She found Oliver sitting at the bar, hunched like a thirsty crane over a Pernod. She sat down in the manner of an old friend, and with, six words, whispered backward, had him convinced that they actually had met before. Three drinks later, a few double entendres, and a hand on a knee had him convinced he would be seeing much more of her.

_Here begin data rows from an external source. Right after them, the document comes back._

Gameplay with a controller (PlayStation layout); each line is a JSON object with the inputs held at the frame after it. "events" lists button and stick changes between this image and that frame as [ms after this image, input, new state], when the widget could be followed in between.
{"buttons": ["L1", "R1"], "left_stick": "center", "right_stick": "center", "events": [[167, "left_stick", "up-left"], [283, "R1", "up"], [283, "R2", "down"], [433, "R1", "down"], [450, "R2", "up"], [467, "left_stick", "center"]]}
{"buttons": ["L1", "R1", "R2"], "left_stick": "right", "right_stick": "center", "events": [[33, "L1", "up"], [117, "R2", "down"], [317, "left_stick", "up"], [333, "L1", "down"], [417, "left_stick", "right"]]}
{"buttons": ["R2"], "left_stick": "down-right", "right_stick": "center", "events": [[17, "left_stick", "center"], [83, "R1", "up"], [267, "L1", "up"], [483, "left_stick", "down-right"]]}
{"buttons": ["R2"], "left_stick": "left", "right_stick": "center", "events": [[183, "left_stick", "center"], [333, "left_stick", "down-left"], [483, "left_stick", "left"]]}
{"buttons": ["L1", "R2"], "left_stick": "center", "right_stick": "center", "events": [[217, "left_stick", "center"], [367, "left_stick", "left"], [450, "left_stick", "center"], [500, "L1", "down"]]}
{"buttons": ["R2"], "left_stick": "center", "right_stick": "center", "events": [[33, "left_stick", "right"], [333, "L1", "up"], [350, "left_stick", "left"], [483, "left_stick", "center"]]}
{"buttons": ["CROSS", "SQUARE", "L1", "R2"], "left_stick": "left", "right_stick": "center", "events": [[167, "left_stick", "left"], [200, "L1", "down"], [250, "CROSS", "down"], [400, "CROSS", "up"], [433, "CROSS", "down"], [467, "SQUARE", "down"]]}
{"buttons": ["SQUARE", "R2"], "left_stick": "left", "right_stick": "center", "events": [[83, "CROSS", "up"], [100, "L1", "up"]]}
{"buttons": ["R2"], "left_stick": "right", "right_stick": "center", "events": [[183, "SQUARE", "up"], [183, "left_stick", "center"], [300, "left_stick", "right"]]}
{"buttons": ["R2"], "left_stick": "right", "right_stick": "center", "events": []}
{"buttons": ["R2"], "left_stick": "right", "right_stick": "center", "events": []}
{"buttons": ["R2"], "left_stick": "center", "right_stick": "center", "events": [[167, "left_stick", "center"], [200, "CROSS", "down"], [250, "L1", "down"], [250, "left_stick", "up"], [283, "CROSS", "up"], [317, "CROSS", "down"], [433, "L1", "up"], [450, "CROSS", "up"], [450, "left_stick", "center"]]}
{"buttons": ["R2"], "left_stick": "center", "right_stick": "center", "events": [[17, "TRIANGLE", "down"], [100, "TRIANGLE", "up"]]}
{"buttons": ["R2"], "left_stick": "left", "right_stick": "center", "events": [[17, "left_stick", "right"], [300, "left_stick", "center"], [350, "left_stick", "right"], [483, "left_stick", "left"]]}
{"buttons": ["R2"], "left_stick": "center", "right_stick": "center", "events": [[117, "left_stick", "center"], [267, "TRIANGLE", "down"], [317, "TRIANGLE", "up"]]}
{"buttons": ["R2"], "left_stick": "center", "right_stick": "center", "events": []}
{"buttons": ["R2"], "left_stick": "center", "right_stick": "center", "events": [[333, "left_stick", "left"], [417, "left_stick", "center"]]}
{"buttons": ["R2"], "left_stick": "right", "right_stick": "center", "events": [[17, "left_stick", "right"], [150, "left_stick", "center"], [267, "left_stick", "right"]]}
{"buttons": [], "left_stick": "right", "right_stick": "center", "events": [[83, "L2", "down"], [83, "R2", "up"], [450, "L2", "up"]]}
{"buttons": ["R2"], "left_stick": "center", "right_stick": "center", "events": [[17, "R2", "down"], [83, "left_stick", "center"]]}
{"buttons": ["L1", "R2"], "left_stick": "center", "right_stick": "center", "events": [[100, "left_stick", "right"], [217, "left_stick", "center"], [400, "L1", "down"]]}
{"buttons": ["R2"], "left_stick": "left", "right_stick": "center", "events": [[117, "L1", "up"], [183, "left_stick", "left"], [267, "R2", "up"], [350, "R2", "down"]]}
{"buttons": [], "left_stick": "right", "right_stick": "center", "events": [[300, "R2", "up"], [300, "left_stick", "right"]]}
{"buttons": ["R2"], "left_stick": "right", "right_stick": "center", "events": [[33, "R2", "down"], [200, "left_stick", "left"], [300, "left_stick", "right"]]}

She had asked very little, but as he smoked and drank through the night, Oliver told her quite a lot. He was a writer and a publisher, he said. He had rowed crew in college, his parents had hoped for him to study law, following the family tradition (a grandfather on his mother’s side had been a Supreme Court justice). Zoya had listened, smiled, and nodded along, though it all meant very little. He said he had fallen in love with Paris after the war and had lived here off and on, ever since then, now over in the 5th arrondissement.

“Decades of lessons and tutorials plus years spent here, and the locals still say my French is only fairly good,” he said.

“You understand my French,” she said. “That’s good enough, oui?”

He smiled warmly at her. Testing the spell of familiarity, she had said that he seemed happier than he’d been the last time she saw him, but at this, Oliver shook his head in dismay. “Glad to hear I’m putting on an optimistic front, but no, the thunderheads are looming, I’m afraid, and nothing’s panning out. My humble little magazine’s about to go under, we’ve lost our biggest benefactor, you see, and if I don’t come up with some grand stroke of genius, well, I’ll have to pack it in and go home.”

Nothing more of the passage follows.